__Action item__
Whichever lines of the entries hold the word "same" should be identified and copied.

* * *

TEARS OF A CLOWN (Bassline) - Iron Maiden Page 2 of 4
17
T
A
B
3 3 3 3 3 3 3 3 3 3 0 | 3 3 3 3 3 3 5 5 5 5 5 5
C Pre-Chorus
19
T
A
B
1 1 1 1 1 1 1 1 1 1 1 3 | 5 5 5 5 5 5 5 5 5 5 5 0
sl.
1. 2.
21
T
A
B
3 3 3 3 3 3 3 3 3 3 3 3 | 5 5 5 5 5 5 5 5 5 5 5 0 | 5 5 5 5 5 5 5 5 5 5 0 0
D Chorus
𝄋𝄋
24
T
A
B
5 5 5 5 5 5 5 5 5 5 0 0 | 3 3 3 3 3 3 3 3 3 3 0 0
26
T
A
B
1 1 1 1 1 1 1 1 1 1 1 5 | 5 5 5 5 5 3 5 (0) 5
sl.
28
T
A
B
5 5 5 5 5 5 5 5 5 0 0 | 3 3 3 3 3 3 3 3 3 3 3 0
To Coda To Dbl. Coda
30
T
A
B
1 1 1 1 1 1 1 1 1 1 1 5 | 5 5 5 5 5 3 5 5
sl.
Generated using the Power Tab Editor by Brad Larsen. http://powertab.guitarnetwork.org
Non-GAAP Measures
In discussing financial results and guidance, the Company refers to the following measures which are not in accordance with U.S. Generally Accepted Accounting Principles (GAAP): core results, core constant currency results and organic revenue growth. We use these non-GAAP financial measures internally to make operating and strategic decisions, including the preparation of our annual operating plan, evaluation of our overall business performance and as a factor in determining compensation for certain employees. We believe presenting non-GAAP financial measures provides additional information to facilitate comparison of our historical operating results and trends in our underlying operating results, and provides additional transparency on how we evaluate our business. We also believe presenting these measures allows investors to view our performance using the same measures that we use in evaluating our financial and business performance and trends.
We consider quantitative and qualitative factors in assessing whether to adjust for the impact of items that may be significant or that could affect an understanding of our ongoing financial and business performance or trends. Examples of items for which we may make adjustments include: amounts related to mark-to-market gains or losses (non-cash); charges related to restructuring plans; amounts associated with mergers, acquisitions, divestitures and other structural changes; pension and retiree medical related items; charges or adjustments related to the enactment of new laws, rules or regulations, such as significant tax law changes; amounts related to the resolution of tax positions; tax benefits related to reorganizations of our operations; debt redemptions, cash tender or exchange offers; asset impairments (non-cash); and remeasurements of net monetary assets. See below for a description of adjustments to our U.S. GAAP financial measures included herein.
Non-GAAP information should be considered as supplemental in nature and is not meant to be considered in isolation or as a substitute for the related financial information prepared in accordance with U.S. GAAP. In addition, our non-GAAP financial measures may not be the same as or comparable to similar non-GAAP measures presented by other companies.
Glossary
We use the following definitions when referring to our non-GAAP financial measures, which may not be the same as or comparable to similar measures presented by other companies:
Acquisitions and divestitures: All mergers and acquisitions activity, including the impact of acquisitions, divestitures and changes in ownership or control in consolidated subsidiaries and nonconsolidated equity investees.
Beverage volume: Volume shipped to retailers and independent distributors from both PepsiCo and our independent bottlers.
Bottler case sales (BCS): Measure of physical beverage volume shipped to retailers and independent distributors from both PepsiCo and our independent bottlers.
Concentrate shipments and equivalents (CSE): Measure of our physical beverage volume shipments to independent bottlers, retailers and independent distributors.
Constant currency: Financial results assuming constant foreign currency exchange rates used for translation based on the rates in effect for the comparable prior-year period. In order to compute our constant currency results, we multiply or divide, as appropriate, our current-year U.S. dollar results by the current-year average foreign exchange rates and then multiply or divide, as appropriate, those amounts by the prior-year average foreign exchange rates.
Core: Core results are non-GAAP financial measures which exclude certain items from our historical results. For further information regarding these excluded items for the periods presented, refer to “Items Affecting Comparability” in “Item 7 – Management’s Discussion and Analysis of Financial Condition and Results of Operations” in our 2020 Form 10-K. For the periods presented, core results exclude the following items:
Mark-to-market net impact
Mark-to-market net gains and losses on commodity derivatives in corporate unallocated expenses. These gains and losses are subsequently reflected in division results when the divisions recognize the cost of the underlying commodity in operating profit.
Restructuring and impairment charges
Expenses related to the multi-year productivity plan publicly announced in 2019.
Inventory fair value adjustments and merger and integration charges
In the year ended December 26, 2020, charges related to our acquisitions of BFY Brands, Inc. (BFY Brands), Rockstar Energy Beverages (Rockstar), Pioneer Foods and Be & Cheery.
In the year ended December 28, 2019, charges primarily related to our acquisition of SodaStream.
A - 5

* * *

__Exercise output__
In discussing financial results and guidance, the Company refers to the following measures which are not in accordance with U.S. Generally Accepted Accounting Principles (GAAP): core results, core constant currency results and organic revenue growth. We use these non-GAAP financial measures internally to make operating and strategic decisions, including the preparation of our annual operating plan, evaluation of our overall business performance and as a factor in determining compensation for certain employees. We believe presenting non-GAAP financial measures provides additional information to facilitate comparison of our historical operating results and trends in our underlying operating results, and provides additional transparency on how we evaluate our business. We also believe presenting these measures allows investors to view our performance using the same measures that we use in evaluating our financial and business performance and trends.
Non-GAAP information should be considered as supplemental in nature and is not meant to be considered in isolation or as a substitute for the related financial information prepared in accordance with U.S. GAAP. In addition, our non-GAAP financial measures may not be the same as or comparable to similar non-GAAP measures presented by other companies.
We use the following definitions when referring to our non-GAAP financial measures, which may not be the same as or comparable to similar measures presented by other companies:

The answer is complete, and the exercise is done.